查理·芒格:是的。欧洲有很多我们没有的问题。我们有一个完整的联邦联盟,管理央行的国家可以印制自己的货币,偿还自己的债务等等。而在欧洲,他们没有完整的联邦联盟,这使得处理这些压力变得非常非常困难。所以我们对美国的风险状况更放心。

沃伦·巴菲特:这是天壤之别。2008年秋天,当伯南克和保尔森——实际上还有美国总统——说”我们会不惜一切代价”时,你知道他们有能力、也有意愿不惜一切代价。但当你有17个国家放弃了主权——就货币而言——就存在这个问题。亨利·基辛格很久以前就说过:“如果我想给欧洲打电话,我该拨什么号码?“当你有17个国家时——想象一下如果2008年我们有17个州,我们必须让这些州的州长都去华盛顿,在货币市场基金恐慌、商业票据恐慌——你说什么——的时候达成一致行动方案,我们会有不同的结果。所以我会把欧洲银行和美国银行归为两个完全不同的类别。

原文

WARREN BUFFETT: Well, I have a decidedly different view on European banks than American banks. The American banks are in a far, far, far better position than they were three or four years ago. They’ve taken most of the abnormal losses that existed, or that were going to manifest themselves, in their portfolios from what’s now 3 1/2 or four years ago. They’ve buttressed their capital in a very big way. They’ve got liquidity coming out their ears at the bigger banks. The American banking system is in fine shape. The European banking system was gasping for air a few months back, which is why Mr. Draghi opened up his wallet at the ECB and came up with roughly a trillion euros of liquidity for those banks. Now a trillion euros is about $1.3 trillion, and $1.3 trillion is about one-sixth of all the bank deposits in the United States. I mean, it was a huge act by the European Central Bank, and it was designed to replace funding that was running off from European banks. European banks had more wholesale funding than American banks, on average.
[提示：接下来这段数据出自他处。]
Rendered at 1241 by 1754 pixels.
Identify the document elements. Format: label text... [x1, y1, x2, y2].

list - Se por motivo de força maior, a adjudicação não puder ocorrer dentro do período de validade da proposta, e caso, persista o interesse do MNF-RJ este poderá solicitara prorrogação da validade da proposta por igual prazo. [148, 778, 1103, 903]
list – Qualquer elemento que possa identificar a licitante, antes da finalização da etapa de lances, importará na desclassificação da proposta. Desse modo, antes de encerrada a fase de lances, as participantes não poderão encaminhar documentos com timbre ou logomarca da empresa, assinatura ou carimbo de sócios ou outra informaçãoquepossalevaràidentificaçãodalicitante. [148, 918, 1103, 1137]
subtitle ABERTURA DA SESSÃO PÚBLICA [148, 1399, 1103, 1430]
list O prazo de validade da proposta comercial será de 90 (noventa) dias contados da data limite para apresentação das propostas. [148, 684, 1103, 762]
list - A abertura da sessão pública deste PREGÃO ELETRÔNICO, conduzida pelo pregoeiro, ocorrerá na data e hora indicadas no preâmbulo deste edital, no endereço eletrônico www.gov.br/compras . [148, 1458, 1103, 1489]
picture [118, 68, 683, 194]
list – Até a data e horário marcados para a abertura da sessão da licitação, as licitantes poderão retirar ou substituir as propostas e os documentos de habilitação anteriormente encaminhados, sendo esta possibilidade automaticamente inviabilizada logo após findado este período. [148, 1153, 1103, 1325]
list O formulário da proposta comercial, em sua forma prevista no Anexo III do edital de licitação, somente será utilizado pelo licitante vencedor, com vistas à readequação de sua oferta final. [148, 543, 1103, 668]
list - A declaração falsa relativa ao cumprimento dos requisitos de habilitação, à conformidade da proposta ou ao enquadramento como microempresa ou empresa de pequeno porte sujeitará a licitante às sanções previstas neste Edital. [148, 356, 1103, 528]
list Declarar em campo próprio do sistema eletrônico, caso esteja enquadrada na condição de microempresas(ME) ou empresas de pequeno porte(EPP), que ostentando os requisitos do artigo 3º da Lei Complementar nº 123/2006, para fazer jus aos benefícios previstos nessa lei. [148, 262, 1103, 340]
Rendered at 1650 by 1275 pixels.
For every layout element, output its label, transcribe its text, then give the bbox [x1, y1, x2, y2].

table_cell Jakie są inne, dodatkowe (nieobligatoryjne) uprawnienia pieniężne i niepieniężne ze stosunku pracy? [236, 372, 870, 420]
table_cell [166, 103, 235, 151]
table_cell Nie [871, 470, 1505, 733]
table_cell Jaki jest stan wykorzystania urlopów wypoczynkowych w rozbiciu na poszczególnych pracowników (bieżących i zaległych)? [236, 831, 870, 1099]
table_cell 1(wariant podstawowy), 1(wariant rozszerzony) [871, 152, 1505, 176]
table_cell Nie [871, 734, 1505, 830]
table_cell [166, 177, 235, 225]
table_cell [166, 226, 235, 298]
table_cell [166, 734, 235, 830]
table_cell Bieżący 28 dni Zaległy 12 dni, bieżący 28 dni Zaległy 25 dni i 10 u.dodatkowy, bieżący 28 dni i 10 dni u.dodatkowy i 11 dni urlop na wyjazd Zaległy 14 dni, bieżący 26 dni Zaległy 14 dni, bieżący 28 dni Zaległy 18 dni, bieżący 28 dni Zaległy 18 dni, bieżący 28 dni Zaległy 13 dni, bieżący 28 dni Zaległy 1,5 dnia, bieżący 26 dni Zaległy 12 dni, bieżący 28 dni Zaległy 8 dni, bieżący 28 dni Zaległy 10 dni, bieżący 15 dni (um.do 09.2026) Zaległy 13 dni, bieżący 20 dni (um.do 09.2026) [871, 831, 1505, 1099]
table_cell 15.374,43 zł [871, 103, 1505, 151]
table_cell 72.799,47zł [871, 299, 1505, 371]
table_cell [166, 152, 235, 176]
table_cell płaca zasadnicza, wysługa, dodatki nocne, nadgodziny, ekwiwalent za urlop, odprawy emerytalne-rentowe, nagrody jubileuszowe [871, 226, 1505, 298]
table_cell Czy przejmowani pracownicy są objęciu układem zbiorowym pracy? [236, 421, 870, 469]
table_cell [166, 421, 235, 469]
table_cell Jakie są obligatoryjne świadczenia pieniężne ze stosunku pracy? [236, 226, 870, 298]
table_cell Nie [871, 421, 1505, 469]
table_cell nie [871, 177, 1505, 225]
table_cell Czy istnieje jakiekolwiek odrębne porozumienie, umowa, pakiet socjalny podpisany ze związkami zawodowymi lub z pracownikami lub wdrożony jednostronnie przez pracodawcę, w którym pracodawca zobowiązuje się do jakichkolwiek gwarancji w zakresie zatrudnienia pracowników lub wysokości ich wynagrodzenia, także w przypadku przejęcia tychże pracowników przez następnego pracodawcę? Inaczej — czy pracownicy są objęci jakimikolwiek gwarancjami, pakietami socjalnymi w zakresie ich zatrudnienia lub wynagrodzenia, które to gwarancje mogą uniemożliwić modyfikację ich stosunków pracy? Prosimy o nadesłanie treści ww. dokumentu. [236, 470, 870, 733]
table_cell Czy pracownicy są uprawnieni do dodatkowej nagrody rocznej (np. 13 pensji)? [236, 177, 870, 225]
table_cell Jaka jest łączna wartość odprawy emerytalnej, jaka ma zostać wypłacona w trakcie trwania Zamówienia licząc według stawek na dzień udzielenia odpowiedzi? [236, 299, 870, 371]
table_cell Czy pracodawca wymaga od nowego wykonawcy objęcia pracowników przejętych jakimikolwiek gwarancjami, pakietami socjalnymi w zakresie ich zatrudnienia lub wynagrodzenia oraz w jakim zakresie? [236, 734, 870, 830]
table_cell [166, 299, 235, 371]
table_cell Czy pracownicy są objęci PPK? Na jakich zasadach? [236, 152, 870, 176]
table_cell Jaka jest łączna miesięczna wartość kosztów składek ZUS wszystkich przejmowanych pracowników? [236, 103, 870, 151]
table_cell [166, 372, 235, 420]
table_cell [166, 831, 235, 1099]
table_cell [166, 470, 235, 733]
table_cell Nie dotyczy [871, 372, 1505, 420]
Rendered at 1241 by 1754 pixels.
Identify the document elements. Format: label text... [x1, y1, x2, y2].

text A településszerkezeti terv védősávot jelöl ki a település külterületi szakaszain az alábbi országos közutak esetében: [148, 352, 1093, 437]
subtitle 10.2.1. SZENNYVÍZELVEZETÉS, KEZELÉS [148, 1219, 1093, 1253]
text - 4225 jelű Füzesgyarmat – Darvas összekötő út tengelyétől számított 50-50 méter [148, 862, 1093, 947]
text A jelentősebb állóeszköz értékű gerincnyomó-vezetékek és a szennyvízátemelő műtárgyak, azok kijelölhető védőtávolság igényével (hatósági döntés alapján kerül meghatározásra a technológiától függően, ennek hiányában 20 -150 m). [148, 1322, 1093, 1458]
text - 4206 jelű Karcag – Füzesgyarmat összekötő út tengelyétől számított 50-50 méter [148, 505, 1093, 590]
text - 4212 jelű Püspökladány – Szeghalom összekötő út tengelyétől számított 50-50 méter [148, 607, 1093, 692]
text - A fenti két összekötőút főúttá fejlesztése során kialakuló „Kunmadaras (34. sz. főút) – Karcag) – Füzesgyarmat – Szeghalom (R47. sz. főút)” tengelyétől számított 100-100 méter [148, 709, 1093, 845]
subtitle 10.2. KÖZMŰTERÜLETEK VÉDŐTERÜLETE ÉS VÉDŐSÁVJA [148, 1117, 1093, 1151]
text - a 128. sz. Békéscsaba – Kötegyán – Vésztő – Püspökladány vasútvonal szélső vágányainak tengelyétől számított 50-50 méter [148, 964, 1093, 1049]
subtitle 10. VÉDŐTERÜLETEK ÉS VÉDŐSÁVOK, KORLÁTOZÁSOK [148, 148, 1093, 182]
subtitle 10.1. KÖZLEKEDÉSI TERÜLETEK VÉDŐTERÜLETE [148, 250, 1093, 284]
If you look at the Bank of America or Wells Fargo, they get an enormous amount of money from a natural customer base. European banks tended to get much more of it on a wholesale basis, and that money can run pretty fast. So the European banks need more capital in many cases. They’ve done very little along that line. One Italian bank had a rights offering here three or four months ago, but basically they have not wanted to raise capital, probably because they didn’t like the prices at which they would have had to do so, and they were losing their funding base. The problem on the funding base has been solved by the ECB because the ECB gave them this money for three years at 1 percent. I’d like to have a lot of money at three years at 1 percent, but I’m not in trouble, so I can’t get it. (Laughter) But I just — if you look at our banking system, it’s really remarkable what’s been accomplished.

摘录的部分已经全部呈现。